Le consortium formé de SNC-Lavalin et d'Innisfree remporte le contrat pour les nouvelles installations du CUSM.

AOÛT 2010

Un organisme à but non lucratif affilié au CUSM achète du promoteur immobilier Vincent Chiara l'édifice du 1750, avenue Cedar. L'édifice se révélera inutilisable.

NOVEMBRE 2011

Arthur Porter démissionne du CSAR après que Le National Post eut dévoilé ses liens avec un ex-marchand d'armes controversé. Le sénateur conservateur David Angus, président du conseil d'administration du CUSM, révèle que Porter lui a proposé de le faire nommer consul honoraire de la Sierra Leone à Montréal, ce qui l'aurait placé en conflit d'intérêts.

DÉCEMBRE 2011

Arthur Porter démissionne du CUSM quatre mois avant la fin de son mandat.

JANVIER 2012

Des allégations de fraude visent l'ancienne directrice des ressources humaines du CUSM, congédiée pour irrégularités.

SEPTEMBRE 2012

La Presse révèle qu'Arthur Porter a utilisé les ressources du CUSM pour mener des transactions personnelles. Le ministère de la Santé passe ses livres au peigne fin.

OCTOBRE 2012

La Presse révèle que des dirigeants de SNC-Lavalin ont autorisé des paiements douteux de 22,5 millions à un mystérieux « agent « qui devait les aider à mettre la main sur le contrat du CUSM. Un ex-haut dirigeant du CUSM dépose une poursuite pour qu'on lui paye les 200 000 $ promis par Porter en frais de consultant.

NOVEMBRE 2012

L'Université McGill dépose une poursuite alléguant qu'Arthur Porter l'a flouée de plus de 300 000 $. Pierre Duhaime, ancien PDG de SNC-Lavalin, est arrêté par l'Unité permanente anticorruption (UPAC) pour fraude dans le dossier de la construction des nouvelles installations du CUSM.

DÉCEMBRE 2012

Le rapport Baron révèle l'ampleur du gouffre financier du CUSM.

JANVIER 2013

La Banque Nationale poursuit Arthur Porter et son épouse Pamela Mattock pour récupérer un prêt de 799 649 $.

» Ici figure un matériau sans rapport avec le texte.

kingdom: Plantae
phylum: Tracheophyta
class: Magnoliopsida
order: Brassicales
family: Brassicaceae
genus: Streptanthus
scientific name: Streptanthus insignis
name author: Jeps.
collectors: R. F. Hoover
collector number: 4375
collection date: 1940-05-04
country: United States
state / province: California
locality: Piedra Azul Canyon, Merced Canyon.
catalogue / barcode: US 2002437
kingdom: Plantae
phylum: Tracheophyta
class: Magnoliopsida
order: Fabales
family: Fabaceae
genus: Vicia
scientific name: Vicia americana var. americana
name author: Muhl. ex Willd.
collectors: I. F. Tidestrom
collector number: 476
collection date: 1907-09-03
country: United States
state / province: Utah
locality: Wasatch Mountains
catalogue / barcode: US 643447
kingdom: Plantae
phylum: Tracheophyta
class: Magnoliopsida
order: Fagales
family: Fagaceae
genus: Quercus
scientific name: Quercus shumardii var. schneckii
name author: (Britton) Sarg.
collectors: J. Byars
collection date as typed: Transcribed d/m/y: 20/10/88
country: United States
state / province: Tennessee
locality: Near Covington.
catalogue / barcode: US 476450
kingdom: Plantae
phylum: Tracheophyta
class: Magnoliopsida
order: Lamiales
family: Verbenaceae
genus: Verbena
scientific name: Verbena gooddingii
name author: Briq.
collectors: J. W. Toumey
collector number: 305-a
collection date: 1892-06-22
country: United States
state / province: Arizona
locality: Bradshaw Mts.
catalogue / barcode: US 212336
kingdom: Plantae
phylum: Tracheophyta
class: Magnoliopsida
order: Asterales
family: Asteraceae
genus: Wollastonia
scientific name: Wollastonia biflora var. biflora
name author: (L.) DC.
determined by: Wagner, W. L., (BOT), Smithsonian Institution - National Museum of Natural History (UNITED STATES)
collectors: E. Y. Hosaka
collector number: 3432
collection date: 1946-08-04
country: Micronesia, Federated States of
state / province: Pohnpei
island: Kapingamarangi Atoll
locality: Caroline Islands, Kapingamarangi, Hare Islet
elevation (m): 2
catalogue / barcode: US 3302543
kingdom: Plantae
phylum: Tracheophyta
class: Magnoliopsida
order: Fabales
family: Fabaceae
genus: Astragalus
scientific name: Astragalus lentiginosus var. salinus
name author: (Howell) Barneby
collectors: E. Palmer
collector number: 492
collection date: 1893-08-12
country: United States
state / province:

Arthur Porter affirme être atteint d'un cancer.

FÉVRIER 2013

Arrestation de Yanaï Elbaz, un ex-cadre du CUSM.

Pierre Duhaime, l'ex-PDG de SNC-Lavalin, se rend aux enquêteurs de la Sûreté du Québec. Il est accusé de fraude, complot pour fraude, fraude envers le gouvernement, abus de confiance, commissions secrètes et recyclage des produits de la criminalité en lien avec le CUSM.

MARS 2013

Jeremy Morris, de la firme Sierre Asset Management, est épinglé par la Sûreté du Québec à l'Aéroport international Pierre-Elliott-Trudeau. Il fait face à diverses accusations de fraude dans le dossier du CUSM.

AVRIL 2013

Arrestation de l'avocat Yohann Elbaz, le frère de Yanaï Elbas. Il fait face à 16 chefs d'accusation dans le dossier du CUSM.